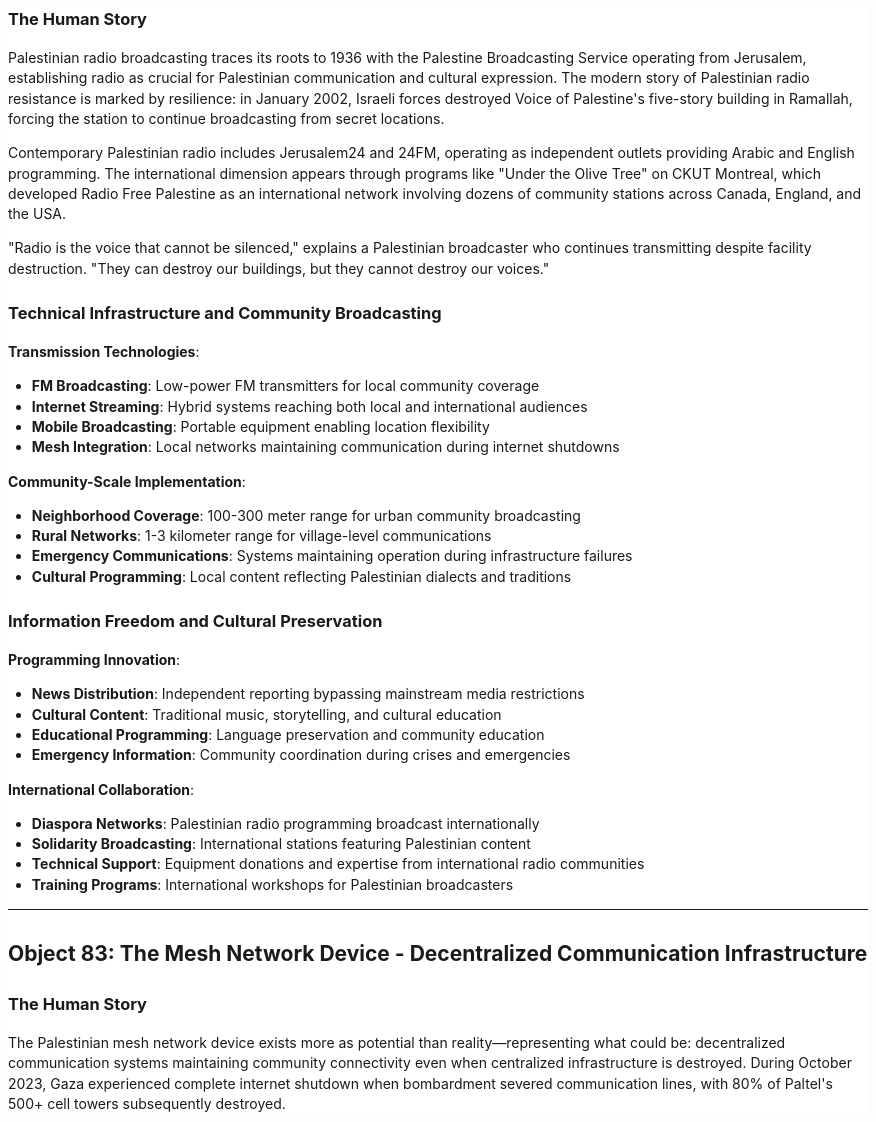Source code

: ### The Human Story

Palestinian radio broadcasting traces its roots to 1936 with the Palestine Broadcasting Service operating from Jerusalem, establishing radio as crucial for Palestinian communication and cultural expression. The modern story of Palestinian radio resistance is marked by resilience: in January 2002, Israeli forces destroyed Voice of Palestine's five-story building in Ramallah, forcing the station to continue broadcasting from secret locations.

Contemporary Palestinian radio includes Jerusalem24 and 24FM, operating as independent outlets providing Arabic and English programming. The international dimension appears through programs like "Under the Olive Tree" on CKUT Montreal, which developed Radio Free Palestine as an international network involving dozens of community stations across Canada, England, and the USA.

"Radio is the voice that cannot be silenced," explains a Palestinian broadcaster who continues transmitting despite facility destruction. "They can destroy our buildings, but they cannot destroy our voices."

### Technical Infrastructure and Community Broadcasting

**Transmission Technologies**:
- **FM Broadcasting**: Low-power FM transmitters for local community coverage
- **Internet Streaming**: Hybrid systems reaching both local and international audiences
- **Mobile Broadcasting**: Portable equipment enabling location flexibility
- **Mesh Integration**: Local networks maintaining communication during internet shutdowns

**Community-Scale Implementation**:
- **Neighborhood Coverage**: 100-300 meter range for urban community broadcasting
- **Rural Networks**: 1-3 kilometer range for village-level communications
- **Emergency Communications**: Systems maintaining operation during infrastructure failures
- **Cultural Programming**: Local content reflecting Palestinian dialects and traditions

### Information Freedom and Cultural Preservation

**Programming Innovation**:
- **News Distribution**: Independent reporting bypassing mainstream media restrictions
- **Cultural Content**: Traditional music, storytelling, and cultural education
- **Educational Programming**: Language preservation and community education
- **Emergency Information**: Community coordination during crises and emergencies

**International Collaboration**:
- **Diaspora Networks**: Palestinian radio programming broadcast internationally
- **Solidarity Broadcasting**: International stations featuring Palestinian content
- **Technical Support**: Equipment donations and expertise from international radio communities
- **Training Programs**: International workshops for Palestinian broadcasters

---

## Object 83: The Mesh Network Device - Decentralized Communication Infrastructure

### The Human Story

The Palestinian mesh network device exists more as potential than reality—representing what could be: decentralized communication systems maintaining community connectivity even when centralized infrastructure is destroyed. During October 2023, Gaza experienced complete internet shutdown when bombardment severed communication lines, with 80% of Paltel's 500+ cell towers subsequently destroyed.
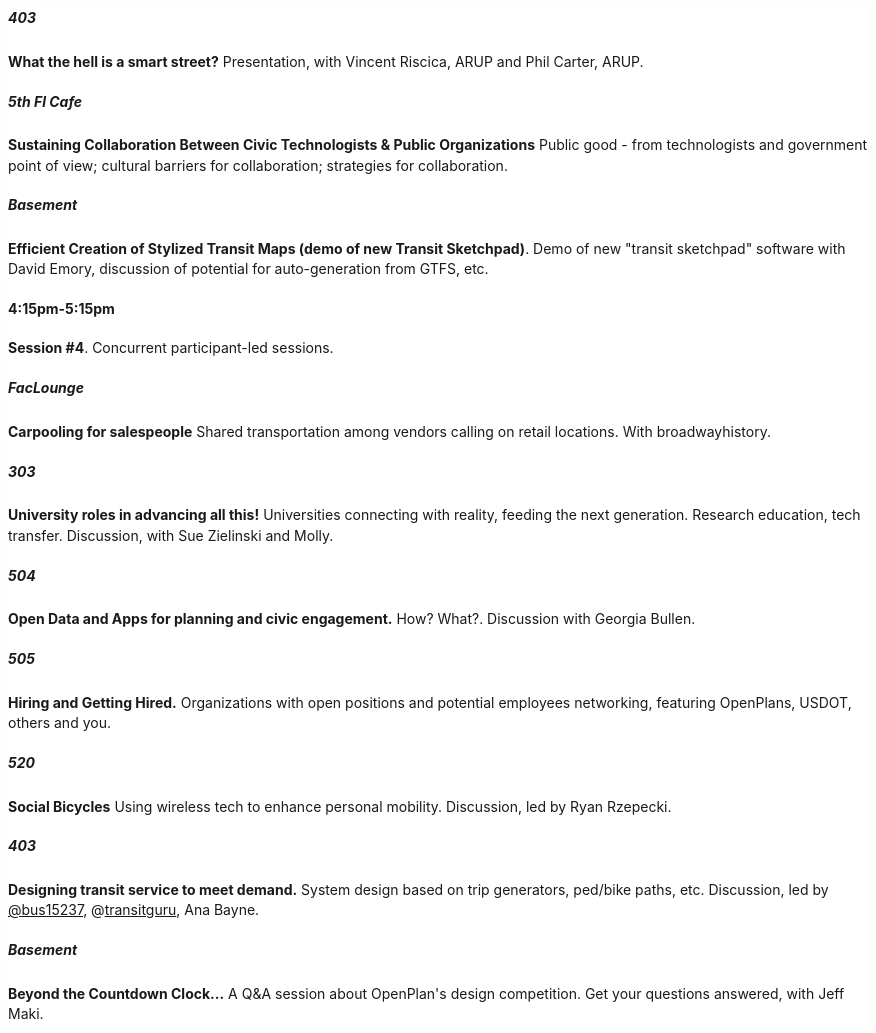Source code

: ##### 403

**What the hell is a smart street?** Presentation, with Vincent Riscica, ARUP and Phil Carter, ARUP.


##### 5th Fl Cafe

**Sustaining Collaboration Between Civic Technologists & Public Organizations** Public good - from technologists and government point of view; cultural barriers for collaboration; strategies for collaboration.


##### Basement

**Efficient Creation of Stylized Transit Maps (demo of new Transit Sketchpad)**. Demo of new "transit sketchpad" software with David Emory, discussion of potential for auto-generation from GTFS, etc.


#### 4:15pm-5:15pm


**Session #4**. Concurrent participant-led sessions.

##### FacLounge

**Carpooling for salespeople** Shared transportation among vendors calling on retail locations. With broadwayhistory.

##### 303

**University roles in advancing all this!** Universities connecting with reality, feeding the next generation. Research education, tech transfer. Discussion, with Sue Zielinski and Molly.

##### 504

**Open Data and Apps for planning and civic engagement.** How? What?. Discussion with Georgia Bullen.


##### 505

**Hiring and Getting Hired.** Organizations with open positions and potential employees networking, featuring OpenPlans, USDOT, others and you.

##### 520

**Social Bicycles** Using wireless tech to enhance personal mobility. Discussion, led by Ryan Rzepecki.

##### 403

**Designing transit service to meet demand.** System design based on trip generators, ped/bike paths, etc. Discussion, led by [@bus15237](http://twitter.com/bus15237), @[transitguru](http://twitter.com/transitguru), Ana Bayne.

##### Basement

**Beyond the Countdown Clock...** A Q&A session about OpenPlan's design competition. Get your questions answered, with Jeff Maki.
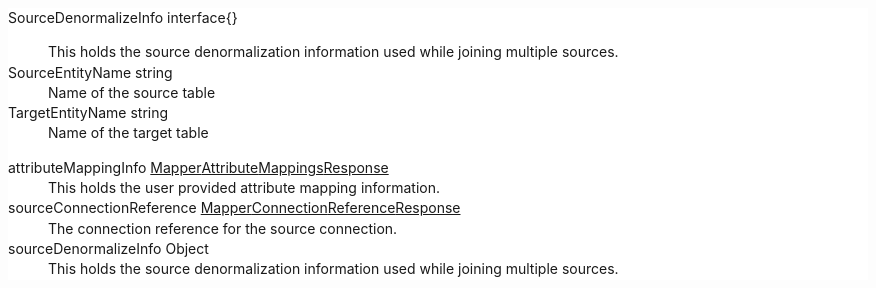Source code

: <a data-swiftype-name="resource-property" data-swiftype-type="text" href="#sourcedenormalizeinfo_go" style="color: inherit; text-decoration: inherit;">Source<wbr>Denormalize<wbr>Info</a>
</span>
        <span class="property-indicator"></span>
        <span class="property-type">interface{}</span>
    </dt>
    <dd>This holds the source denormalization information used while joining multiple sources.</dd><dt class="property-optional"
            title="Optional">
        <span id="sourceentityname_go">
<a data-swiftype-name="resource-property" data-swiftype-type="text" href="#sourceentityname_go" style="color: inherit; text-decoration: inherit;">Source<wbr>Entity<wbr>Name</a>
</span>
        <span class="property-indicator"></span>
        <span class="property-type">string</span>
    </dt>
    <dd>Name of the source table</dd><dt class="property-optional"
            title="Optional">
        <span id="targetentityname_go">
<a data-swiftype-name="resource-property" data-swiftype-type="text" href="#targetentityname_go" style="color: inherit; text-decoration: inherit;">Target<wbr>Entity<wbr>Name</a>
</span>
        <span class="property-indicator"></span>
        <span class="property-type">string</span>
    </dt>
    <dd>Name of the target table</dd></dl>
</pulumi-choosable>
</div>

<div>
<pulumi-choosable type="language" values="java">
<dl class="resources-properties"><dt class="property-optional"
            title="Optional">
        <span id="attributemappinginfo_java">
<a data-swiftype-name="resource-property" data-swiftype-type="text" href="#attributemappinginfo_java" style="color: inherit; text-decoration: inherit;">attribute<wbr>Mapping<wbr>Info</a>
</span>
        <span class="property-indicator"></span>
        <span class="property-type"><a href="#mapperattributemappingsresponse">Mapper<wbr>Attribute<wbr>Mappings<wbr>Response</a></span>
    </dt>
    <dd>This holds the user provided attribute mapping information.</dd><dt class="property-optional"
            title="Optional">
        <span id="sourceconnectionreference_java">
<a data-swiftype-name="resource-property" data-swiftype-type="text" href="#sourceconnectionreference_java" style="color: inherit; text-decoration: inherit;">source<wbr>Connection<wbr>Reference</a>
</span>
        <span class="property-indicator"></span>
        <span class="property-type"><a href="#mapperconnectionreferenceresponse">Mapper<wbr>Connection<wbr>Reference<wbr>Response</a></span>
    </dt>
    <dd>The connection reference for the source connection.</dd><dt class="property-optional"
            title="Optional">
        <span id="sourcedenormalizeinfo_java">
<a data-swiftype-name="resource-property" data-swiftype-type="text" href="#sourcedenormalizeinfo_java" style="color: inherit; text-decoration: inherit;">source<wbr>Denormalize<wbr>Info</a>
</span>
        <span class="property-indicator"></span>
        <span class="property-type">Object</span>
    </dt>
    <dd>This holds the source denormalization information used while joining multiple sources.</dd><dt class="property-optional"
            title="Optional">
        <span id="sourceentityname_java">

----------------------------------------

→ Your goal:
For this exercise, restate the material exactly and skip every picture.

→ Answer for the task:
Source code

: ### The Human Story

Palestinian radio broadcasting traces its roots to 1936 with the Palestine Broadcasting Service operating from Jerusalem, establishing radio as crucial for Palestinian communication and cultural expression. The modern story of Palestinian radio resistance is marked by resilience: in January 2002, Israeli forces destroyed Voice of Palestine's five-story building in Ramallah, forcing the station to continue broadcasting from secret locations.

Contemporary Palestinian radio includes Jerusalem24 and 24FM, operating as independent outlets providing Arabic and English programming. The international dimension appears through programs like "Under the Olive Tree" on CKUT Montreal, which developed Radio Free Palestine as an international network involving dozens of community stations across Canada, England, and the USA.

"Radio is the voice that cannot be silenced," explains a Palestinian broadcaster who continues transmitting despite facility destruction. "They can destroy our buildings, but they cannot destroy our voices."

### Technical Infrastructure and Community Broadcasting

**Transmission Technologies**:
- **FM Broadcasting**: Low-power FM transmitters for local community coverage
- **Internet Streaming**: Hybrid systems reaching both local and international audiences
- **Mobile Broadcasting**: Portable equipment enabling location flexibility
- **Mesh Integration**: Local networks maintaining communication during internet shutdowns

**Community-Scale Implementation**:
- **Neighborhood Coverage**: 100-300 meter range for urban community broadcasting
- **Rural Networks**: 1-3 kilometer range for village-level communications
- **Emergency Communications**: Systems maintaining operation during infrastructure failures
- **Cultural Programming**: Local content reflecting Palestinian dialects and traditions

### Information Freedom and Cultural Preservation

**Programming Innovation**:
- **News Distribution**: Independent reporting bypassing mainstream media restrictions
- **Cultural Content**: Traditional music, storytelling, and cultural education
- **Educational Programming**: Language preservation and community education
- **Emergency Information**: Community coordination during crises and emergencies

**International Collaboration**:
- **Diaspora Networks**: Palestinian radio programming broadcast internationally
- **Solidarity Broadcasting**: International stations featuring Palestinian content
- **Technical Support**: Equipment donations and expertise from international radio communities
- **Training Programs**: International workshops for Palestinian broadcasters

---

## Object 83: The Mesh Network Device - Decentralized Communication Infrastructure

### The Human Story

The Palestinian mesh network device exists more as potential than reality—representing what could be: decentralized communication systems maintaining community connectivity even when centralized infrastructure is destroyed. During October 2023, Gaza experienced complete internet shutdown when bombardment severed communication lines, with 80% of Paltel's 500+ cell towers subsequently destroyed.
Source code

: ##### 403

**What the hell is a smart street?** Presentation, with Vincent Riscica, ARUP and Phil Carter, ARUP.


##### 5th Fl Cafe

**Sustaining Collaboration Between Civic Technologists & Public Organizations** Public good - from technologists and government point of view; cultural barriers for collaboration; strategies for collaboration.


##### Basement

**Efficient Creation of Stylized Transit Maps (demo of new Transit Sketchpad)**. Demo of new "transit sketchpad" software with David Emory, discussion of potential for auto-generation from GTFS, etc.


#### 4:15pm-5:15pm


**Session #4**. Concurrent participant-led sessions.

##### FacLounge

**Carpooling for salespeople** Shared transportation among vendors calling on retail locations. With broadwayhistory.

##### 303

**University roles in advancing all this!** Universities connecting with reality, feeding the next generation. Research education, tech transfer. Discussion, with Sue Zielinski and Molly.

##### 504

**Open Data and Apps for planning and civic engagement.** How? What?. Discussion with Georgia Bullen.


##### 505

**Hiring and Getting Hired.** Organizations with open positions and potential employees networking, featuring OpenPlans, USDOT, others and you.

##### 520

**Social Bicycles** Using wireless tech to enhance personal mobility. Discussion, led by Ryan Rzepecki.

##### 403

**Designing transit service to meet demand.** System design based on trip generators, ped/bike paths, etc. Discussion, led by [@bus15237](http://twitter.com/bus15237), @[transitguru](http://twitter.com/transitguru), Ana Bayne.

##### Basement

**Beyond the Countdown Clock...** A Q&A session about OpenPlan's design competition. Get your questions answered, with Jeff Maki.
Source code

: <a data-swiftype-name="resource-property" data-swiftype-type="text" href="#sourcedenormalizeinfo_go" style="color: inherit; text-decoration: inherit;">Source<wbr>Denormalize<wbr>Info</a>
</span>
        <span class="property-indicator"></span>
        <span class="property-type">interface{}</span>
    </dt>
    <dd>This holds the source denormalization information used while joining multiple sources.</dd><dt class="property-optional"
            title="Optional">
        <span id="sourceentityname_go">
<a data-swiftype-name="resource-property" data-swiftype-type="text" href="#sourceentityname_go" style="color: inherit; text-decoration: inherit;">Source<wbr>Entity<wbr>Name</a>
</span>
        <span class="property-indicator"></span>
        <span class="property-type">string</span>
    </dt>
    <dd>Name of the source table</dd><dt class="property-optional"
            title="Optional">
        <span id="targetentityname_go">
<a data-swiftype-name="resource-property" data-swiftype-type="text" href="#targetentityname_go" style="color: inherit; text-decoration: inherit;">Target<wbr>Entity<wbr>Name</a>
</span>
        <span class="property-indicator"></span>
        <span class="property-type">string</span>
    </dt>
    <dd>Name of the target table</dd></dl>
</pulumi-choosable>
</div>

<div>
<pulumi-choosable type="language" values="java">
<dl class="resources-properties"><dt class="property-optional"
            title="Optional">
        <span id="attributemappinginfo_java">
<a data-swiftype-name="resource-property" data-swiftype-type="text" href="#attributemappinginfo_java" style="color: inherit; text-decoration: inherit;">attribute<wbr>Mapping<wbr>Info</a>
</span>
        <span class="property-indicator"></span>
        <span class="property-type"><a href="#mapperattributemappingsresponse">Mapper<wbr>Attribute<wbr>Mappings<wbr>Response</a></span>
    </dt>
    <dd>This holds the user provided attribute mapping information.</dd><dt class="property-optional"
            title="Optional">
        <span id="sourceconnectionreference_java">
<a data-swiftype-name="resource-property" data-swiftype-type="text" href="#sourceconnectionreference_java" style="color: inherit; text-decoration: inherit;">source<wbr>Connection<wbr>Reference</a>
</span>
        <span class="property-indicator"></span>
        <span class="property-type"><a href="#mapperconnectionreferenceresponse">Mapper<wbr>Connection<wbr>Reference<wbr>Response</a></span>
    </dt>
    <dd>The connection reference for the source connection.</dd><dt class="property-optional"
            title="Optional">
        <span id="sourcedenormalizeinfo_java">
<a data-swiftype-name="resource-property" data-swiftype-type="text" href="#sourcedenormalizeinfo_java" style="color: inherit; text-decoration: inherit;">source<wbr>Denormalize<wbr>Info</a>
</span>
        <span class="property-indicator"></span>
        <span class="property-type">Object</span>
    </dt>
    <dd>This holds the source denormalization information used while joining multiple sources.</dd><dt class="property-optional"
            title="Optional">
        <span id="sourceentityname_java">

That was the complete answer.